COVID-19 Data Visualization

Interactive tracker combining mobility data, case counts, and demographics to visualize pandemic trends across US counties.

Data VisualizationD3.jsPublic HealthJavascript
COVID-19 Data Visualization

Overview

In Spring 2020, public health data was abundant but hard to contextualize. Case counts alone didn't tell you how communities were actually responding. I built an interactive tracker that fused three data sources (Cuebiq Mobility Insights for movement data, the New York Times for daily case reports, and the US Census Bureau for demographics) to let users explore the relationship between how much people moved and how cases spread, county by county.

Challenge

The data sources updated on different cadences, used different geographic granularities, and had different missing-data patterns. Combining them into a single coherent visualization required careful temporal alignment and normalization. The tool also needed to be accessible to a general audience, not just data scientists.

Approach

Built with D3.js as a single-page interactive application. The centerpiece is a choropleth map encoding mobility index by color, overlaid with case count data.
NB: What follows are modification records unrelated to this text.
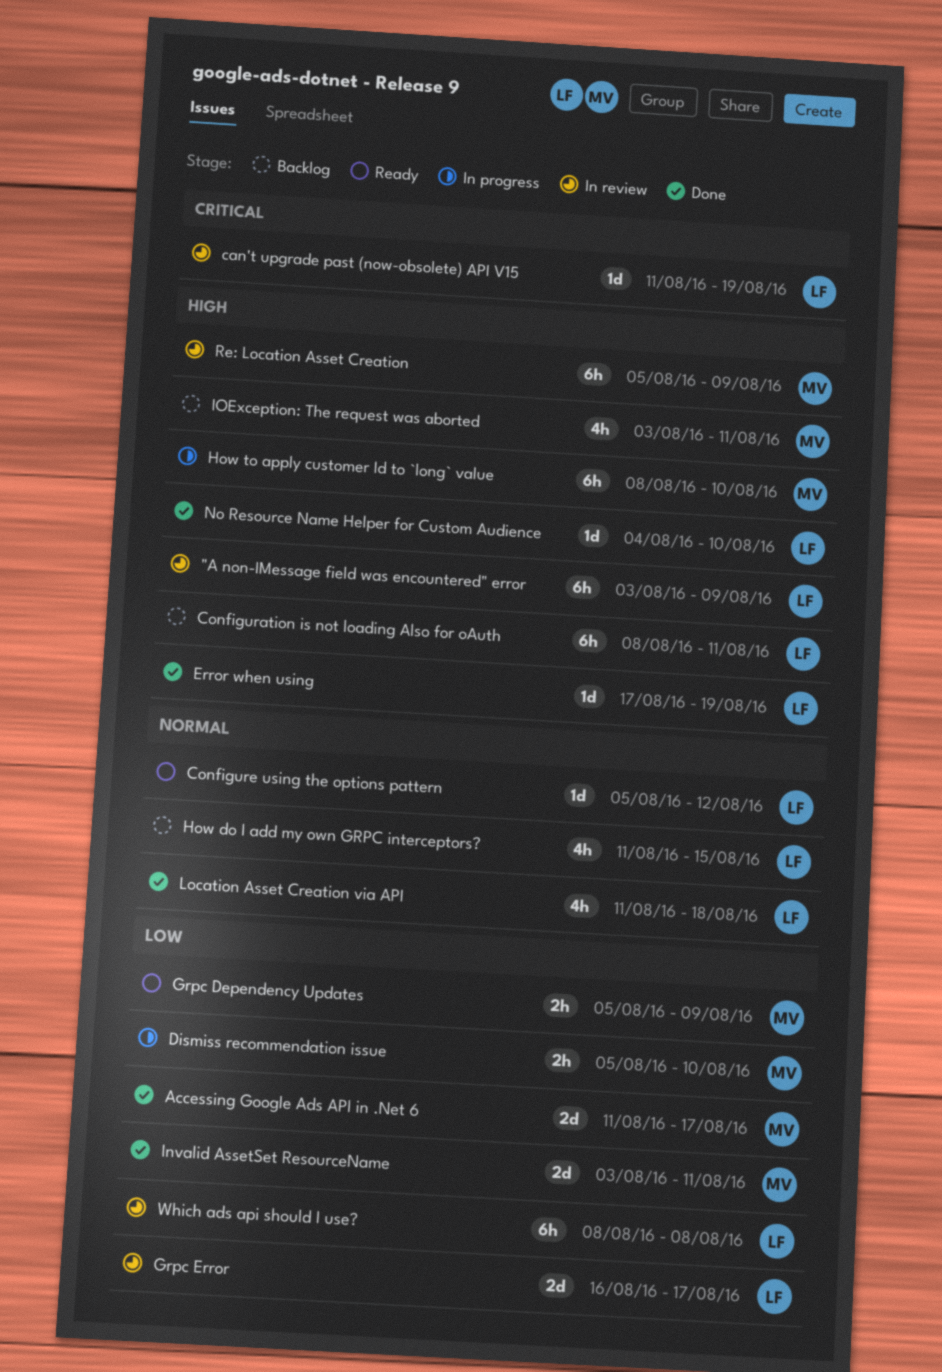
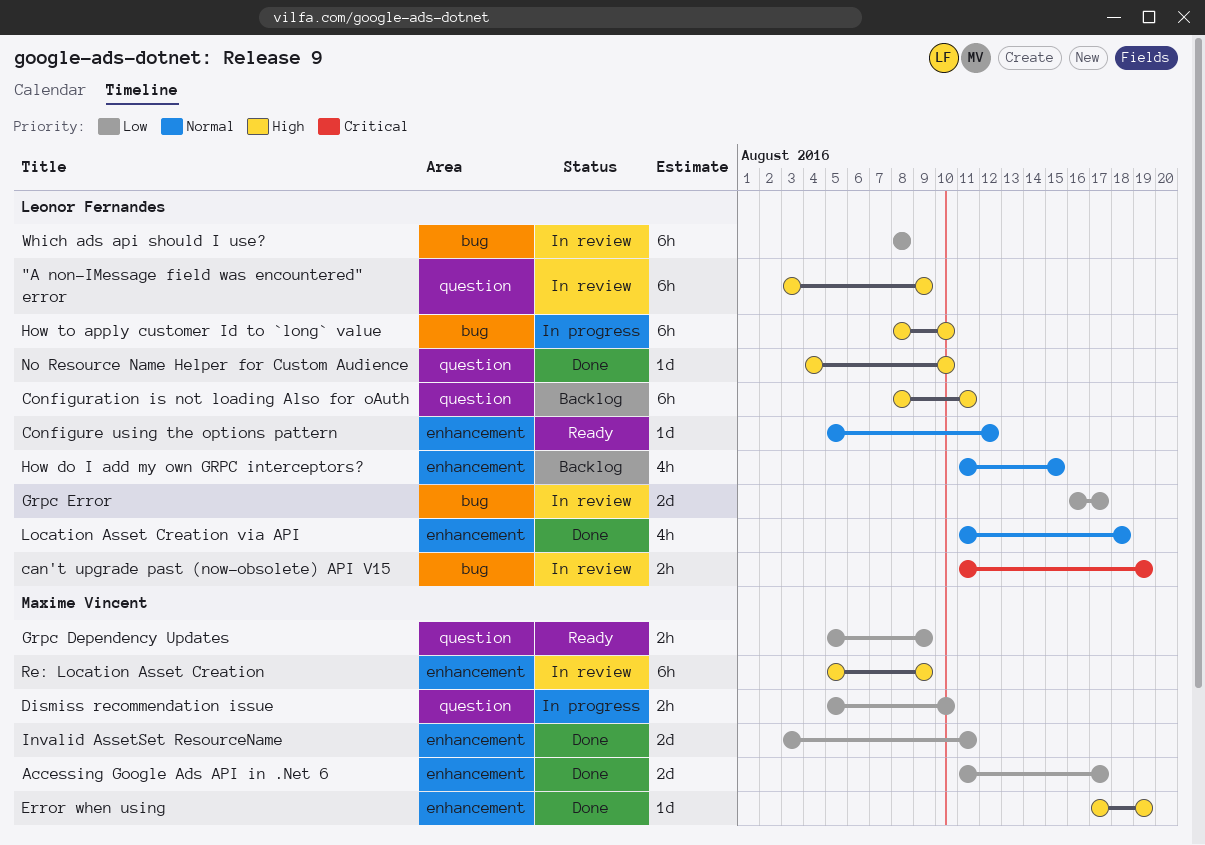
can't upgrade past (now-obsolete) API V15, estimate: 1d -> 2h
Error when using, owner: Leonor Fernandes -> Maxime Vincent
How to apply customer Id to `long` value, owner: Maxime Vincent -> Leonor Fernandes
IOException: The request was aborted: present -> none

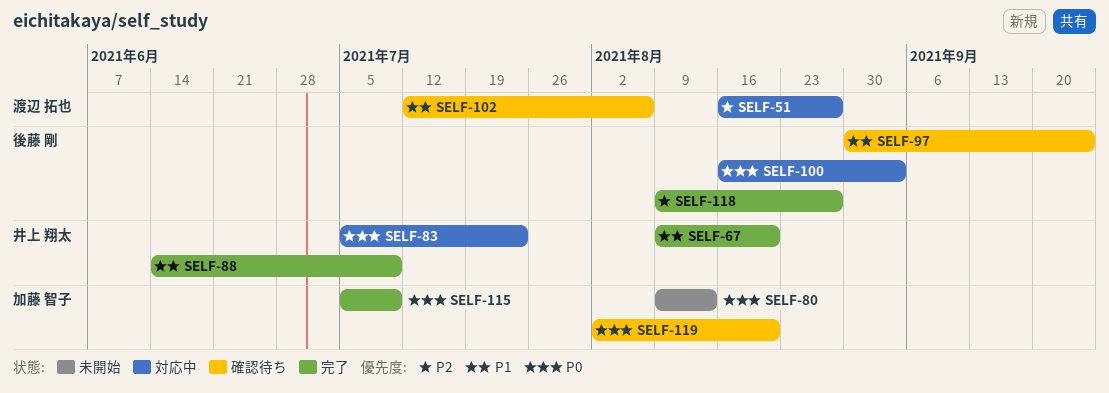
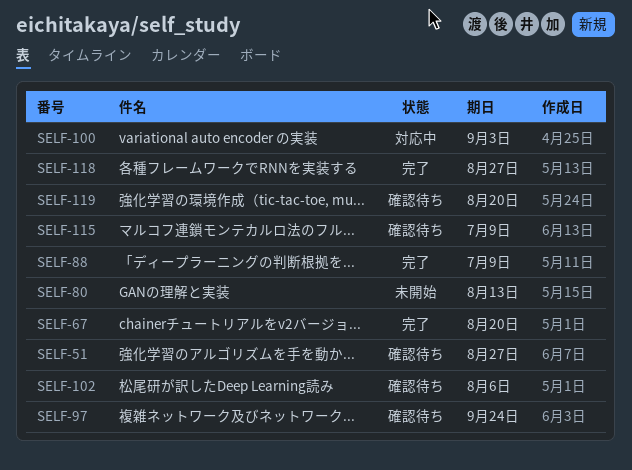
SELF-51, status: 対応中 -> 確認待ち
SELF-83: present -> none
SELF-115, status: 完了 -> 確認待ち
A temporal slider lets users scrub through weeks of the pandemic. Clicking a county reveals animated bar charts of local case progression and demographic context. The entire pipeline (data ingestion, cleaning, and rendering) runs client-side.

Impact

Published as a live interactive tool and written up as a detailed walkthrough in Towards Data Science. The article was one of my first technical publications and introduced the project to a wider audience interested in pandemic data visualization.